§ Work task: The line containing "wine bottle: none" and every line after it, through the last one below: output exactly these and nothing else.

§ Exercise data:
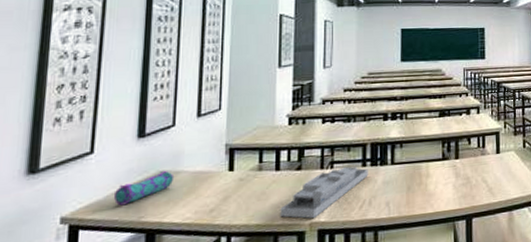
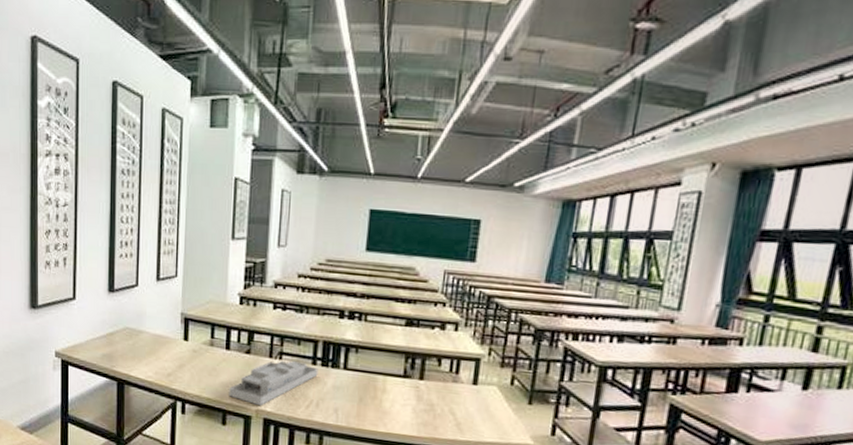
pencil case: present [113,170,175,206] -> none [92,327,138,353]

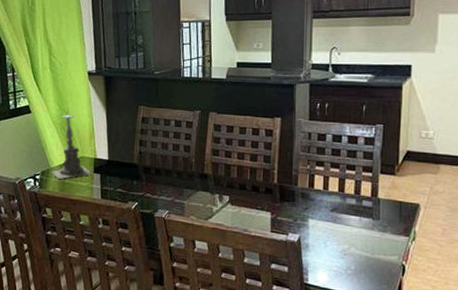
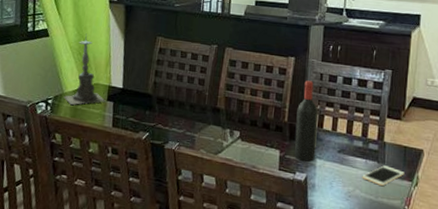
wine bottle: none [285,140,309,222] -> present [294,80,318,162]
cell phone: none [357,222,401,242] -> present [362,165,405,186]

§ Answer area:
wine bottle: none [285,140,309,222] -> present [294,80,318,162]
cell phone: none [357,222,401,242] -> present [362,165,405,186]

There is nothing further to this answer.